Reading text
________________________________________

Bamkim Hazra, the MLA of Ganga Sagar, under whose constituency the islands of Ghoramara and Mousuni also fall, has no solution to the problem. Though he was recently appointed chairman of the Gangasagar Bakkhali Development Authority, set up to accelerate development in the region, the MLA responds in the same way that the gram pradhan of Ghoramara did. “Local bodies can do nothing in this case. Only the State and the Centre can do something,” he says during an interaction with journalists at a climate change workshop.

The MLA spoke at length about the Gangasagar Mela, which has been declared a national festival like the Kumbh Mela. Then he spoke about saving the Kapil Muni Temple, which is the seat of an annual pilgrimage. “The sea is advancing at a rate of 15 feet a year and soon the temple will go under,” he pointed out. He said a ₹77 crore sea walling project was the only solution.

An embankment on the island to prevent flooding.

An embankment on the island to prevent flooding.


According to Hazra, over the past few years, about 1,120 families have relocated to Ganga Sagar from Ghoramara. These families have been given about six bighas of land on the island. Some have settled in a locality called Jibantala. Going from one house to another in the locality is a challenge because of the mud. There is no trace of a road.

________________________________________

Material provided
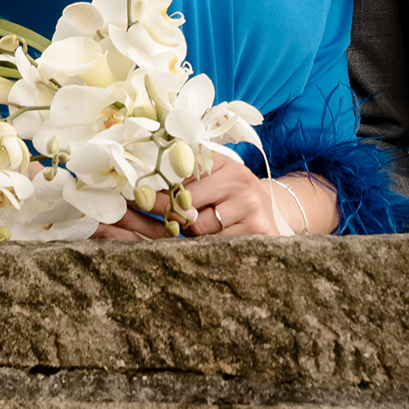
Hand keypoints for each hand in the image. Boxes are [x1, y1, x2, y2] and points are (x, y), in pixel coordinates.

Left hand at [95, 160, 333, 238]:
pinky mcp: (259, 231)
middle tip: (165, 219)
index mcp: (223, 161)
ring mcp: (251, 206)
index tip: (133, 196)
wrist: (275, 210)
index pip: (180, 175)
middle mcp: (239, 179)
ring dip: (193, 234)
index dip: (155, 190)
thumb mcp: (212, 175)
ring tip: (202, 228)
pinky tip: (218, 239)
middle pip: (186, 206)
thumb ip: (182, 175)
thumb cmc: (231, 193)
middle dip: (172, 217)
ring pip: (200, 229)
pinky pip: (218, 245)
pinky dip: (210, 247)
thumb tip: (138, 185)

________________________________________

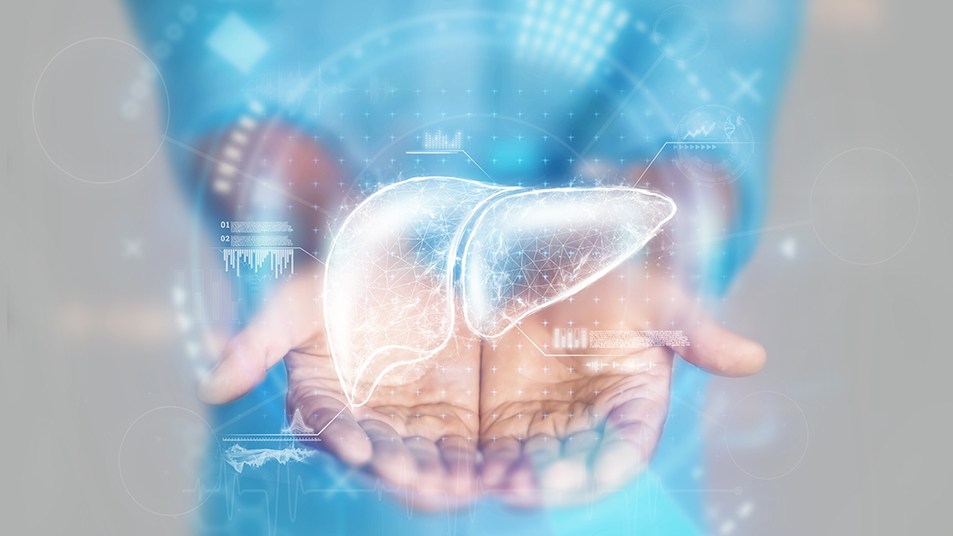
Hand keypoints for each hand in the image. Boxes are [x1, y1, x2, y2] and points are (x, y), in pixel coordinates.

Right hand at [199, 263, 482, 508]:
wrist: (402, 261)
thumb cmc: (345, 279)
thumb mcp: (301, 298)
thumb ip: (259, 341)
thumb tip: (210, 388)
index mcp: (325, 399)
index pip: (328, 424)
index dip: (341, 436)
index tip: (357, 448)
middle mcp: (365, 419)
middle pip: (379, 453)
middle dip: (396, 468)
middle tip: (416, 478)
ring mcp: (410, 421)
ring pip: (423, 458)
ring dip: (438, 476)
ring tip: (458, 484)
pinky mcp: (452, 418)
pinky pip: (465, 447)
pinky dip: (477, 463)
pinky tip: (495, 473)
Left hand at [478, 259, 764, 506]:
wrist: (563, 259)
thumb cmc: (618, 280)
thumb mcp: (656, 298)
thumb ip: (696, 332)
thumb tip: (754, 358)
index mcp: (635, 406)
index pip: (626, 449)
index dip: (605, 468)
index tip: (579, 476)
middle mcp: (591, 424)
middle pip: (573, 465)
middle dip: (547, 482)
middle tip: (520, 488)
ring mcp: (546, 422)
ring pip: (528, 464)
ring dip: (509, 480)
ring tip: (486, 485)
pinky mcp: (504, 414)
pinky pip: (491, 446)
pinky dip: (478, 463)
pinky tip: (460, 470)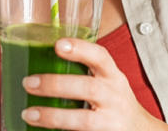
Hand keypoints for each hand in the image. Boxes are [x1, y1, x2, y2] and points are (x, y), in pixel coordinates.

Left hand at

________________________________________

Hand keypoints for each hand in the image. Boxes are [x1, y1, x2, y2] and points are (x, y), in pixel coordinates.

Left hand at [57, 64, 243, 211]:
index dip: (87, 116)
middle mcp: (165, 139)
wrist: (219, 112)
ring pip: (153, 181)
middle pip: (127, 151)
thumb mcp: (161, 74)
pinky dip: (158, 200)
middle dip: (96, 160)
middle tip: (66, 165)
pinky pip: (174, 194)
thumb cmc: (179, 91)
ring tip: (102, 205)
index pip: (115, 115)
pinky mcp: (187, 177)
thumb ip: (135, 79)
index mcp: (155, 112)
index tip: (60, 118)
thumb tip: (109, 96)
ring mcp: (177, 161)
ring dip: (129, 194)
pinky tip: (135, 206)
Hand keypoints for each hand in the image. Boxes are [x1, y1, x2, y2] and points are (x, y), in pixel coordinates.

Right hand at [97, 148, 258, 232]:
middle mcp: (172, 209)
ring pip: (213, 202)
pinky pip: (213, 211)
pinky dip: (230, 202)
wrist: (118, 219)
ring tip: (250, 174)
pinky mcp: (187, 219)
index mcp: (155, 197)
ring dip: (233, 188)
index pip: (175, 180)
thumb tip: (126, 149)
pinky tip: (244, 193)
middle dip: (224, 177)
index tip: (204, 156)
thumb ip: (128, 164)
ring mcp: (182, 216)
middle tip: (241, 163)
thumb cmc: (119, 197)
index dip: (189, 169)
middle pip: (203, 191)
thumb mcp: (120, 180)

________________________________________

Exercise set
a – Condense the paragraph of the Ganga Sagar article that begins "According to Hazra" into a short bulleted list that keeps its main facts.
b – Write out the passage of the Ganga Sagar article starting with "Bamkim Hazra, the" and going on through "climate change workshop.".
c – Write what comes next in the Ganga Sagar article, picking up after its final sentence.
The entries are not needed for any of this.

Answers to each task
a –
- About 1,120 families have moved from Ghoramara to Ganga Sagar in recent years.
- Each has received about six bighas of land on the island.
- Some live in Jibantala, where mud makes moving between houses hard and there is no road.

b –
Bamkim Hazra, the MLA of Ganga Sagar, under whose constituency the islands of Ghoramara and Mousuni also fall, has no solution to the problem. Though he was recently appointed chairman of the Gangasagar Bakkhali Development Authority, set up to accelerate development in the region, the MLA responds in the same way that the gram pradhan of Ghoramara did. “Local bodies can do nothing in this case. Only the State and the Centre can do something,” he says during an interaction with journalists at a climate change workshop.

c –
The last hut at the end of the stretch belongs to Sheikh Safi. He came from Ghoramara to Ganga Sagar with his wife and two children in 2017. A daily wage labourer, Safi says his grandfather had 60 bighas of land in Ghoramara. While the family insists that they had not got any land from the government, the government responded that many people have settled in the land of the forest department, and will have to wait till the land records are changed.

‘A subsiding delta’

Studies over the decades have recorded that the sea level in the area rose from 2.26 mm a year in 2002 to 12 mm in 2014 and by another 2.9 mm in 2019. All these figures are higher than the sea-level rise along the Indian coast (average increase of 1.7 mm a year). It’s a well documented fact that islands have already begun disappearing: Lohachara went under in 2006 and the uninhabited island of New Moore was claimed by the sea in 2011.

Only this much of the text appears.